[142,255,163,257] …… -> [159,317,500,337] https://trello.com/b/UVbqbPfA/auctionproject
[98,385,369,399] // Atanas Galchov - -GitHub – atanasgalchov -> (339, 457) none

* * *

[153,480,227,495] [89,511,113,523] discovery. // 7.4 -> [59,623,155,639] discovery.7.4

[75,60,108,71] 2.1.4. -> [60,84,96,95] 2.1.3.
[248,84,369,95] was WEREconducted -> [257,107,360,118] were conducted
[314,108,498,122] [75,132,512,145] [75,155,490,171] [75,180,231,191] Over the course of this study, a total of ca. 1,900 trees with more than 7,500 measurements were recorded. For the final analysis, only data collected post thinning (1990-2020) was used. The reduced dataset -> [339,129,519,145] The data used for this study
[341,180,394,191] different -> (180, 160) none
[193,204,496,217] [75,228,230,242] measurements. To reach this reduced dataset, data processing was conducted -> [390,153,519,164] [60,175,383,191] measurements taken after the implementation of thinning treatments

PROBLEM STATEMENT
List every line above that holds the word "this".

TASK ANSWER
[314,108,498,122] [75,132,512,145] [75,155,490,171] [75,180,231,191] Over the course of this study, a total of ca. 1,900 trees with more than 7,500 measurements were recorded. For the final analysis, only data collected post thinning (1990-2020) was used. The reduced dataset -> [339,129,519,145] The data used for this study
[193,204,496,217] [75,228,230,242] measurements. To reach this reduced dataset, data processing was conducted -> [390,153,519,164] [60,175,383,191] measurements taken after the implementation of thinning treatments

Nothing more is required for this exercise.